▶ _Exercise_
Leaving out the pictures, return word for word the stretch of entries below from the line holding "Znanstvena otkrića, nerazumijevanje" through the line holding "La Raiffeisen est".

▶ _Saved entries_
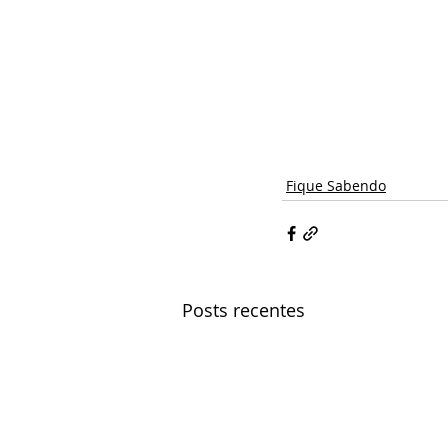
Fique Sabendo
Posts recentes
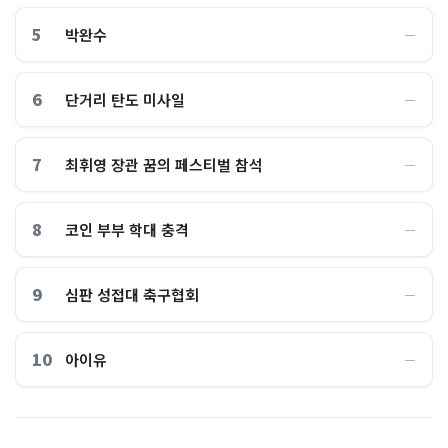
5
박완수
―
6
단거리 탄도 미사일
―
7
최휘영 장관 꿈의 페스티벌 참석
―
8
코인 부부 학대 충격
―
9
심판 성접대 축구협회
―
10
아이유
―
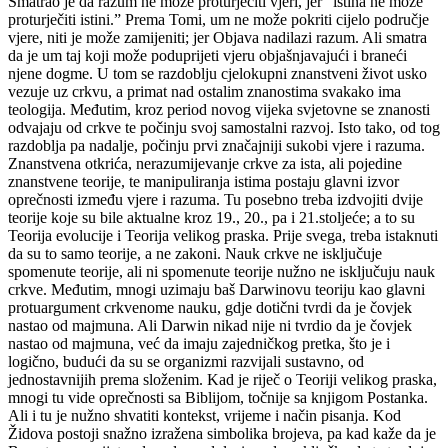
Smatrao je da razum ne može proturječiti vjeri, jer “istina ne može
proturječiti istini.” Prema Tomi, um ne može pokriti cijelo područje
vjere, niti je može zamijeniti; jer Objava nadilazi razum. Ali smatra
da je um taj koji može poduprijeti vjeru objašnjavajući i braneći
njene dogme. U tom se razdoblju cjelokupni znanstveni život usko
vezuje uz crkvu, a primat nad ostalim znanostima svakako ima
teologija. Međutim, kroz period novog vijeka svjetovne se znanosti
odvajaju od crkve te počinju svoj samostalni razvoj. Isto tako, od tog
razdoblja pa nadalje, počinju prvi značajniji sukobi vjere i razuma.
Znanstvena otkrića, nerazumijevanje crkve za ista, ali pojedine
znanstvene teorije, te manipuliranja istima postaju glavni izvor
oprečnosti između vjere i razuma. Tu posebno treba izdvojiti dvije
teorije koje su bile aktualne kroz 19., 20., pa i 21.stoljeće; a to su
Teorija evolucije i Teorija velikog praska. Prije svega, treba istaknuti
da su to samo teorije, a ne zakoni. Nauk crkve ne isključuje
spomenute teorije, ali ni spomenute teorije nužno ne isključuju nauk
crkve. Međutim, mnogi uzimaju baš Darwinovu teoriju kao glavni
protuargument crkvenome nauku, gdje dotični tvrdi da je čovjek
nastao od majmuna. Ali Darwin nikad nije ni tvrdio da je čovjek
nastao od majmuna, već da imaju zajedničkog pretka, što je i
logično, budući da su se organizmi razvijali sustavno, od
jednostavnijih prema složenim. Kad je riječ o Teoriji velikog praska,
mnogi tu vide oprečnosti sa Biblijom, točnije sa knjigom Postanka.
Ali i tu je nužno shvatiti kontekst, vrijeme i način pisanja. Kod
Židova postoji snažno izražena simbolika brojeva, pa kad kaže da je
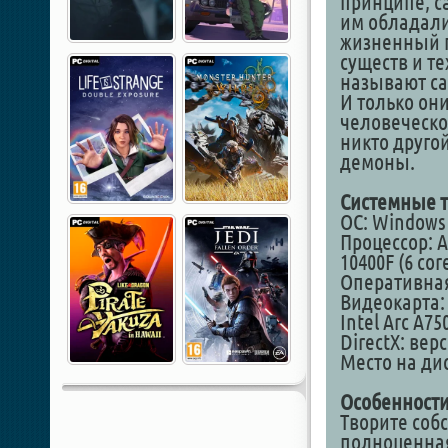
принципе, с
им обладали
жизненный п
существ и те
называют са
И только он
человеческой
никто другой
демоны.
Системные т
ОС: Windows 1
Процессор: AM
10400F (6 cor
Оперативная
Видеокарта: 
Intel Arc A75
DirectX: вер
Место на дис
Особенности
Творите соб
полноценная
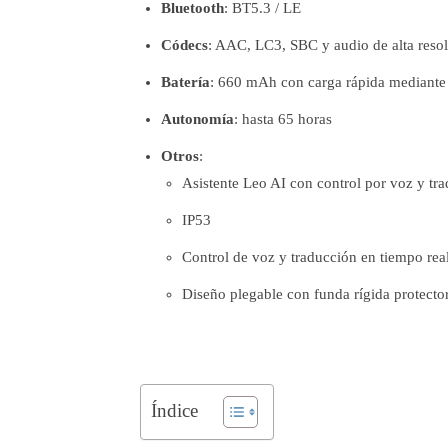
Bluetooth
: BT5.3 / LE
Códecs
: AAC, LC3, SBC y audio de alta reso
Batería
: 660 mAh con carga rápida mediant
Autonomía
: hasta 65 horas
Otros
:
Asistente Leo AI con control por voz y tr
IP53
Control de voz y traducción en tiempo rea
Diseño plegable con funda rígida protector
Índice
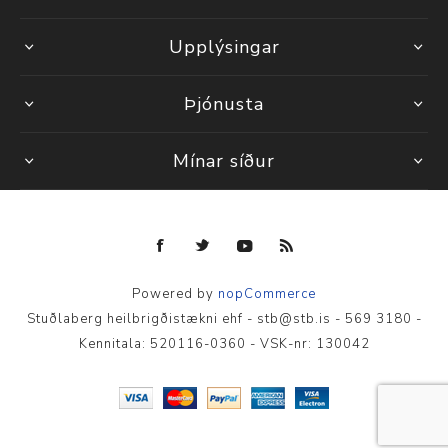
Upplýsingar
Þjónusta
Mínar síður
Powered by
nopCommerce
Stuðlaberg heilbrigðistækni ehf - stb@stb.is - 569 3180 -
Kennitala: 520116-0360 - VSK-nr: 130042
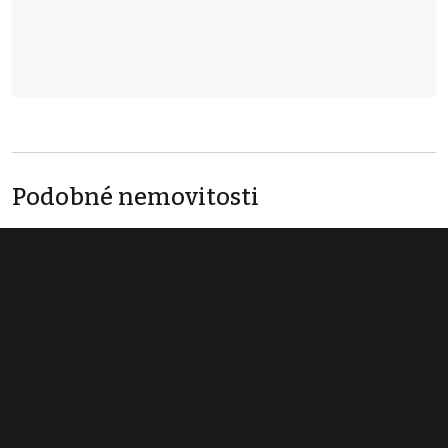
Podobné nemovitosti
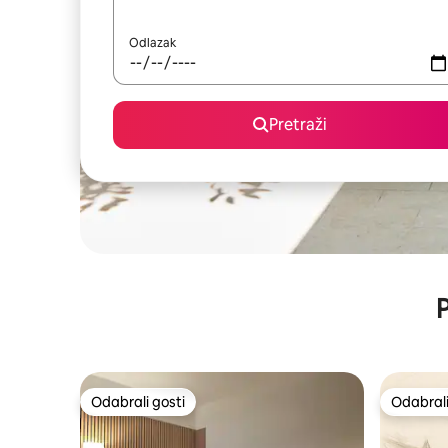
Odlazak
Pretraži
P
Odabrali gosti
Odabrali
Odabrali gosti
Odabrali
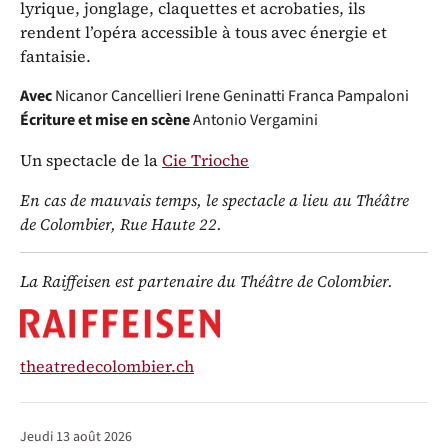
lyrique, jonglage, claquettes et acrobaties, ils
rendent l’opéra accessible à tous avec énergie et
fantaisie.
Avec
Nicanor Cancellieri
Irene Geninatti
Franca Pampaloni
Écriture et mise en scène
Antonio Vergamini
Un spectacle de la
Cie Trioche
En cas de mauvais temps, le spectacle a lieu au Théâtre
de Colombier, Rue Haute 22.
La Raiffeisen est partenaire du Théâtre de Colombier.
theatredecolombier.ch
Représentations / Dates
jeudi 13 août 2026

==

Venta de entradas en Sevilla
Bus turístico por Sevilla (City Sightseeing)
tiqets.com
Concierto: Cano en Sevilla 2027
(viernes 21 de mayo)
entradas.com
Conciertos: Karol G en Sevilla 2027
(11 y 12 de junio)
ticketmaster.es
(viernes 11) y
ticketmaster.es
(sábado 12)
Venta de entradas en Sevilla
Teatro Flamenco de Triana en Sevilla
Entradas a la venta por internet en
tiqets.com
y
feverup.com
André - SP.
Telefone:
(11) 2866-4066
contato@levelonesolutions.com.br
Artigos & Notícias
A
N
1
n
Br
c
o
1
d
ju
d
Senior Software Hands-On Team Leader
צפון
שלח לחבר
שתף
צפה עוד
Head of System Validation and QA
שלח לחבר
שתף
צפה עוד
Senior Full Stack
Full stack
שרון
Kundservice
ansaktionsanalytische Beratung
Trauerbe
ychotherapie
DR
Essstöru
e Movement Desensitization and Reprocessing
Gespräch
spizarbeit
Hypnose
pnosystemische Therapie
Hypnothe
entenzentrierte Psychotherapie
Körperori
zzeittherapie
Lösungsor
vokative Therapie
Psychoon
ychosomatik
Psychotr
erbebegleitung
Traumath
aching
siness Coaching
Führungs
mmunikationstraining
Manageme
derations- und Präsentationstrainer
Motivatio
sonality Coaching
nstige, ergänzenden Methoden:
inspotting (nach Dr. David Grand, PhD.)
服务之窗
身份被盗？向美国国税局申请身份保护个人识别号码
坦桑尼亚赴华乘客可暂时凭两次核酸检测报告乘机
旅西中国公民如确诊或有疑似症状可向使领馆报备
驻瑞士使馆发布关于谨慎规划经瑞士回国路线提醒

▶ _Solution for this exercise_
Znanstvena otkrića, nerazumijevanje crkve za ista, ali pojedine
znanstvene teorije, te manipuliranja istima postaju glavni izvor
oprečnosti između vjere i razuma. Tu posebno treba izdvojiti dvije
teorije koje su bile aktualne kroz 19., 20., pa i 21.stoljeće; a to su
Teorija evolucije i Teorija velikog praska. Prije svega, treba istaknuti
da su to samo teorije, a ne zakoni. Nauk crkve ne isključuje
spomenute teorije, ali ni spomenute teorije nužno ne isključuju nauk
crkve. Međutim, mnogi uzimaju baš Darwinovu teoriju kao glavni
protuargument crkvenome nauku, gdje dotični tvrdi da je čovjek
nastao od majmuna. Ali Darwin nikad nije ni tvrdio da je čovjek
nastao od majmuna, već da imaju zajedničkog pretka, što je i
logično, budući da su se organizmi razvijali sustavno, od
jednostavnijih prema složenim. Kad je riječ o Teoriji velikog praska,
mnogi tu vide oprečnosti sa Biblijom, točnije sa knjigom Postanka.
Ali i tu je nužno shvatiti kontekst, vrijeme i način pisanja. Kod
Židova postoji snažno izražena simbolika brojeva, pa kad kaže da je
принципе, с
им обладали
жизненный п
существ и те
называют са
И только он
человеческой
никто другой
демоны.
Системные т
ОС: Windows 1
Процессор: AM
10400F (6 cor
Оперативная
Видеокарта: 
Intel Arc A75
DirectX: вер
Место на дис
Особенности
Творите соб
полноценная
Bluetooth
: BT5.3 / LE
Códecs
: AAC, LC3, SBC y audio de alta reso
Batería
: 660 mAh con carga rápida mediant
Autonomía
: hasta 65 horas
Otros
:
Asistente Leo AI con control por voz y tr
IP53
Control de voz y traducción en tiempo rea
Diseño plegable con funda rígida protector
Índice
Upplýsingar
Þjónusta
Mínar síður
Powered by
nopCommerce
Stuðlaberg heilbrigðistækni ehf - stb@stb.is - 569 3180 -
Kennitala: 520116-0360 - VSK-nr: 130042
Podobné nemovitosti
Odlazak
Pretraži
P
Odabrali gosti
Odabrali
Odabrali gosti
Odabrali
lyrique, jonglage, claquettes et acrobaties, ils
rendent l’opéra accessible à tous avec énergie et
fantaisie.
Avec
Nicanor Cancellieri
Irene Geninatti
Franca Pampaloni
Écriture et mise en scène
Antonio Vergamini
Un spectacle de la
Cie Trioche
En cas de mauvais temps, le spectacle a lieu au Théâtre
de Colombier, Rue Haute 22.
La Raiffeisen est partenaire du Théâtre de Colombier.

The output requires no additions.